Skip to content

Classifier

The Classifier enables you to classify text and other information, helping filter spam and identify legitimate messages. It analyzes textual and contextual data using a built-in natural language processing engine and machine learning, providing a numeric score indicating message legitimacy.

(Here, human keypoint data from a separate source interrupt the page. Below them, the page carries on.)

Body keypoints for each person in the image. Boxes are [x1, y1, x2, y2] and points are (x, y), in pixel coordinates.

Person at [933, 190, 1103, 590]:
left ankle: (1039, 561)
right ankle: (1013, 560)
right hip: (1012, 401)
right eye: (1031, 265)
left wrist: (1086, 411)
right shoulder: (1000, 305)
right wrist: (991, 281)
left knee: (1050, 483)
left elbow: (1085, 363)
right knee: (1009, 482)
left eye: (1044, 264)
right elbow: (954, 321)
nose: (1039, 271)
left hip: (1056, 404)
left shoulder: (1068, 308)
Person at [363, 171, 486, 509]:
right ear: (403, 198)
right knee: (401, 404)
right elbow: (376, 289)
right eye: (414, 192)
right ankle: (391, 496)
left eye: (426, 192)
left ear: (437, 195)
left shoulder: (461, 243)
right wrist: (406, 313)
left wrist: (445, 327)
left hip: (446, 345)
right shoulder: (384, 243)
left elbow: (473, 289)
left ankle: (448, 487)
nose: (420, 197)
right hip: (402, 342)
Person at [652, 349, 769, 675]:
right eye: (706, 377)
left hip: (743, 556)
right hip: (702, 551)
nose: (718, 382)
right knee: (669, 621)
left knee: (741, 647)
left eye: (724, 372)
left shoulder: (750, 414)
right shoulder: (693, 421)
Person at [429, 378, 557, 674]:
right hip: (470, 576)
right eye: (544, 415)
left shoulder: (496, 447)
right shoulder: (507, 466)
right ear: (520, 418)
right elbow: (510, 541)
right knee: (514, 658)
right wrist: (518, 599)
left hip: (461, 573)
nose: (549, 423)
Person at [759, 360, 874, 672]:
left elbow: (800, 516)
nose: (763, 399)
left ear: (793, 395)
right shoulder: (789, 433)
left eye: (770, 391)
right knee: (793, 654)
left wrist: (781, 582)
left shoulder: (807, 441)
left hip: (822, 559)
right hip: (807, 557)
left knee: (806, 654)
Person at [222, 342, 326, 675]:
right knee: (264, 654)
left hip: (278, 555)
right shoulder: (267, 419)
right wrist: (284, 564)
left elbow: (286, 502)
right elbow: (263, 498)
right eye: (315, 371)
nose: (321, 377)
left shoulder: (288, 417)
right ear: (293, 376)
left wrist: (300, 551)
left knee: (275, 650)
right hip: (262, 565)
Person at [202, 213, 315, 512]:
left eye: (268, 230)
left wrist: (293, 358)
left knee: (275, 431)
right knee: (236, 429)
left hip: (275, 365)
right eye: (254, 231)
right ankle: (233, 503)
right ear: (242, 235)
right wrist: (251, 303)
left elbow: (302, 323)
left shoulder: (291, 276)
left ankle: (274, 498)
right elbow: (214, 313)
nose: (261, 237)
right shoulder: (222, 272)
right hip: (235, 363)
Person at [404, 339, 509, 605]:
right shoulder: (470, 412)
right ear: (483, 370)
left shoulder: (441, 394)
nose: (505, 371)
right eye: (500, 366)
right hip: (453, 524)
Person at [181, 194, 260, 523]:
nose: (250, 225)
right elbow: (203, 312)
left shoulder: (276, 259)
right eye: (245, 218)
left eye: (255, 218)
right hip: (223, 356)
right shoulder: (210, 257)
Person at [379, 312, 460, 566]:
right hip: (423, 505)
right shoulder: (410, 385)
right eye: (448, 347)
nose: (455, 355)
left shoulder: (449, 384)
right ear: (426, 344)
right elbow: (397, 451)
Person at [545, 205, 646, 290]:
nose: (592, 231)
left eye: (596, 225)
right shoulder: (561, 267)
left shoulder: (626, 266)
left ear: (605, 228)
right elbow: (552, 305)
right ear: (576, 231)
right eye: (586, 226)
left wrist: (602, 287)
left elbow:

Note: The Classifier is an improved version of the Spam Filter previously offered as SaaS.

Resources

Feature Highlights

  • Comprehensive analysis of text, email addresses, device information, and IP addresses
  • Spam detection through pattern recognition and phrase analysis
  • Security protection against HTML/SQL injection patterns
  • Language detection (supports 160+ languages)
  • Geo-location identification from IP addresses or time zones
  • Data matching against training datasets
  • Full support for 19 languages (partial support for others)
  • High performance suitable for real-time classification (~10ms HTTP round-trip for 10KB texts)

Use Cases

  • Comprehensive anti-spam: Detect spam submitted through online forms or APIs by analyzing text and validating factors like email addresses and IP addresses
  • Email address validation: Identify fake or suspicious email addresses and distinguish between “free” and “work” emails
  • IP address validation: Determine if an IP address is associated with a proxy or TOR exit, and check against blocklists
  • Security firewall: Protect against common HTML and SQL injection attempts in text
  • Language detection: Automatically detect up to 160 languages from provided text
  • Geo-location: Detect user location, commonly spoken languages, currency, and other information from IP addresses or time zones
  • Geo-fencing: Block specific countries, regions, or continents from accessing your website or APIs

Implementation Guide

The classifier endpoint is designed for back-end services. Below are common use cases:

Text Classification

Provide the text payload (or fields as name-value pairs) to classify input text for spam and security patterns.

Terminal window
POST /v1/classifier
Content-Type: application/json
{
"text": "Example text to classify"
}

IP Address Classification

Provide the user’s IP address to resolve geo-location and other properties.

Terminal window
POST /v1/classifier
Content-Type: application/json
{
"ip": "10.0.0.1"
}

Email Address Classification

Provide the email domain to verify DNS records and check against known disposable or free email providers.

Terminal window
POST /v1/classifier
Content-Type: application/json
{
"email": "@gmail.com"
}

Device Classification

Provide HTTP headers from the user’s device to verify device information.

Terminal window
POST /v1/classifier
Content-Type: application/json
{
"headers": {
"Accept": "...",
"Accept-Language": "...",
"User-Agent": "..."
},
"ip": "10.0.0.1"
}

Rate Limiter

Send a custom rateLimit object to limit user requests.

Terminal window
POST /v1/classifier
Content-Type: application/json
{
"rateLimit": {
"limit": "10/1h"
}
}

For more about rate limiters, see the Rate-Limiters guide.

Response Format

The response includes the classification result with overall score and triggered rules.

{
"classification": "BAD",
"score": 3.4,
"triggeredRules": ["PROFANITY"],
...
}

Response details:

  • classification - GOOD (< 1), NEUTRAL (1-2), or BAD (> 2)
  • score - Numeric score (scores > 2 indicate spam)
  • triggeredRules - Array of matching rules, sorted by score

For details, see the API Documentation.

Alternative: Widget Integration

To enable form field classification in the ALCTHA Widget:

  1. Navigate to Security Group configuration > Advanced tab under rules
  2. Create a Set-type rule
  3. Select Classify Form Fields and set to true

Language Support

Fully supported languages:

  • Bulgarian
  • Czech
  • Danish
  • Dutch
  • English
  • Finnish
  • French
  • German
  • Greek
  • Hungarian
  • Italian
  • Norwegian
  • Polish
  • Portuguese
  • Romanian
  • Russian
  • Slovak
  • Spanish
  • Swedish

For unsupported languages, the system defaults to English-based analysis with basic functionality.